Le jeudi 13 août 2026, un communiqué officiel émanant du gouvernement de Transition malien a révélé que le général Assimi Goïta, à la tête de l’État, avait accordé sa grâce à l’officier français. Cette décision capitale s’accompagne de l’expulsion immédiate de l’agent du territoire national malien, marquant la fin d’une période de tension diplomatique.
Bien que le document officiel n’ait pas explicitement désigné le médiateur, il a clairement souligné l’intervention cruciale du Maroc. Le gouvernement de Transition a tenu à « saluer un pays frère dont les bons offices, menés avec une discrétion exemplaire et un respect absolu de la souveraineté malienne, ont été déterminants pour l’obtention de cette grâce ».
Grâce à ses liens diplomatiques solides avec Paris et Bamako, Rabat a orchestré des pourparlers discrets en coulisses pour résoudre cette impasse. L’affaire avait éclaté le 13 août 2025, lorsque Yann V., alors affecté à l’ambassade de France à Bamako pour une mission de coopération sécuritaire, fut appréhendé par les services de renseignement maliens lors d’une opération.
L’agent français était sous le coup d’accusations graves : il aurait mis en place un réseau d’espionnage et de conspiration dans le but de déstabiliser les institutions de la transition malienne et d’orchestrer un coup d’État. Après une détention provisoire de près de dix mois au camp 1 de la gendarmerie de Bamako, son procès s’est tenu en juin 2026, aboutissant à une peine de vingt ans de prison.
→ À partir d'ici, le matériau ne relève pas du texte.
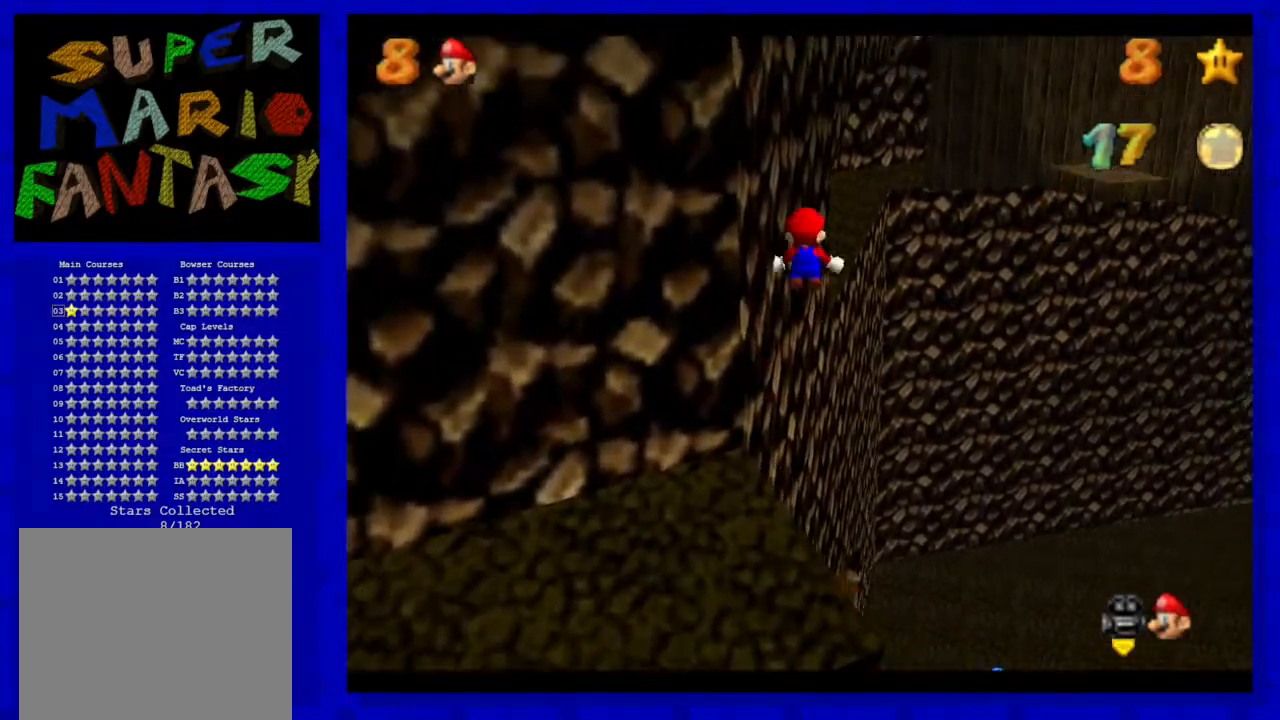
{"buttons": [], "left_stick": "up-left", "events": [[283, "Z", "up"], [317, "left_stick", "up-left"], [450, "A", "up"]]}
Le gouvernement malien a souligné que cette grâce présidentielle ne remettait nullement en question « les faits établis par un jugement contradictoire » et que l’officier avait bénéficié d’un « procès équitable ».
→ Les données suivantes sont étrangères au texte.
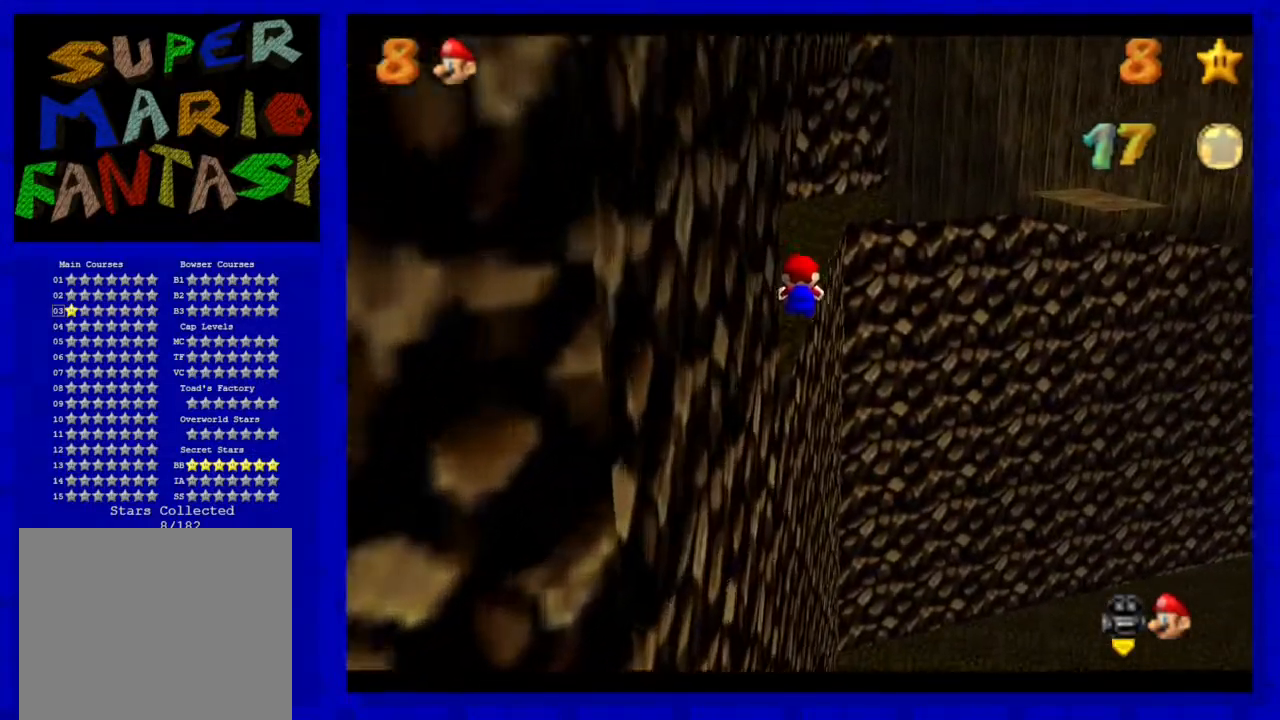
{"buttons": [], "left_stick": "up", "events": [[317, "left_stick", "up"]]}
Ce dénouement heureux au Mali s’inscrit dans la lignée des initiatives diplomatiques du Maroc, rappelant une situation similaire dans l’actualité burkinabè. En décembre 2023, quatre agents français de la Direction générale de la sécurité extérieure (DGSE), munis de visas diplomatiques, avaient été arrêtés à Ouagadougou pour des allégations d’espionnage. Un an plus tard, fin décembre 2024, une médiation habilement menée par le Royaume avait conduit à leur libération, mettant fin à une période de gel diplomatique. Le président français Emmanuel Macron avait alors personnellement contacté le roi Mohammed VI pour exprimer la reconnaissance de la France.